▶ REQUEST: Go through the entries, filter for the word "Week", and copy every line that has it.

▶ EXTRACTED DATA:
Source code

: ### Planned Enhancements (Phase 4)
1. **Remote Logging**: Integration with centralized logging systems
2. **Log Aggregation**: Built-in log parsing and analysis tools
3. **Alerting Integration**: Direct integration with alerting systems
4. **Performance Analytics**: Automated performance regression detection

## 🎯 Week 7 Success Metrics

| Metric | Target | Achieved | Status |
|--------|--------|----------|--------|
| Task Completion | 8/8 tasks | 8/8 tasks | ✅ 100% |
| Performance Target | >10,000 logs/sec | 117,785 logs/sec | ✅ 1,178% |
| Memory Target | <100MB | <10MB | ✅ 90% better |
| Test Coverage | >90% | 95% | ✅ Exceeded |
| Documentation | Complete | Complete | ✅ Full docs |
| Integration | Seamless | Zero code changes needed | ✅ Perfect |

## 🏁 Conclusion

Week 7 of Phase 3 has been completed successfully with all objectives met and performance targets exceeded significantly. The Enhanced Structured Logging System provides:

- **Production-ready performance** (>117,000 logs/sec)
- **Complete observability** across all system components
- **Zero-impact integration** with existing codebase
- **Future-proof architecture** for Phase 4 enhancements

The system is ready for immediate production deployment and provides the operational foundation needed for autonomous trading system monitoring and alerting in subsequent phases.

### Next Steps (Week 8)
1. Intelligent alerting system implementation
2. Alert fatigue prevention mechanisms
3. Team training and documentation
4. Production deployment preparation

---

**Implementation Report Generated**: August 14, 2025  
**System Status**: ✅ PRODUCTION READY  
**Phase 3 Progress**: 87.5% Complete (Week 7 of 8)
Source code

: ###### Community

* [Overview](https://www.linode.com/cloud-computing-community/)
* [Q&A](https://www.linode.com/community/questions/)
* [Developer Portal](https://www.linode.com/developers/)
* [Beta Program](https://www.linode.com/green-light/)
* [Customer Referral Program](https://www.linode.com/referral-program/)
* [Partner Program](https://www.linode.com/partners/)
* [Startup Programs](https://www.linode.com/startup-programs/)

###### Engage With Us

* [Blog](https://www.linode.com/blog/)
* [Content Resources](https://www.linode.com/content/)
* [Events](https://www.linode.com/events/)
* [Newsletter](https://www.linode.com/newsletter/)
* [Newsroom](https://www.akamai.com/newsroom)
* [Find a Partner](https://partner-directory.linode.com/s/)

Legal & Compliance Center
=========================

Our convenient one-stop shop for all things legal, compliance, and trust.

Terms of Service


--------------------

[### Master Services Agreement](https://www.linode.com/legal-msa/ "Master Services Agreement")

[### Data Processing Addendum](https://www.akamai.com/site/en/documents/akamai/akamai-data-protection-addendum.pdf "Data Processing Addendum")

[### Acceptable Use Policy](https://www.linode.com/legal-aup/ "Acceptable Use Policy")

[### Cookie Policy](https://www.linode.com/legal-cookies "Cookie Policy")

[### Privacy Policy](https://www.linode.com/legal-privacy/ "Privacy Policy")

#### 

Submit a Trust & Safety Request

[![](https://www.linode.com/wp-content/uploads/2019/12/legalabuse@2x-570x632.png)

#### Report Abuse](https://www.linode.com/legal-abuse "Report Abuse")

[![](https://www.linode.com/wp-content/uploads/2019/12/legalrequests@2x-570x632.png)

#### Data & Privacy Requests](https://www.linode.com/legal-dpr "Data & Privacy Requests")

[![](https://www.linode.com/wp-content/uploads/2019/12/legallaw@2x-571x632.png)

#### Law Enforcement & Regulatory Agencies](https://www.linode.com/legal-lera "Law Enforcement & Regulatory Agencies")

▶ RESPONSE TO THIS TASK:
## 🎯 Week 7 Success Metrics
Week 7 of Phase 3 has been completed successfully with all objectives met and performance targets exceeded significantly. The Enhanced Structured Logging System provides:
### Next Steps (Week 8)
**Phase 3 Progress**: 87.5% Complete (Week 7 of 8)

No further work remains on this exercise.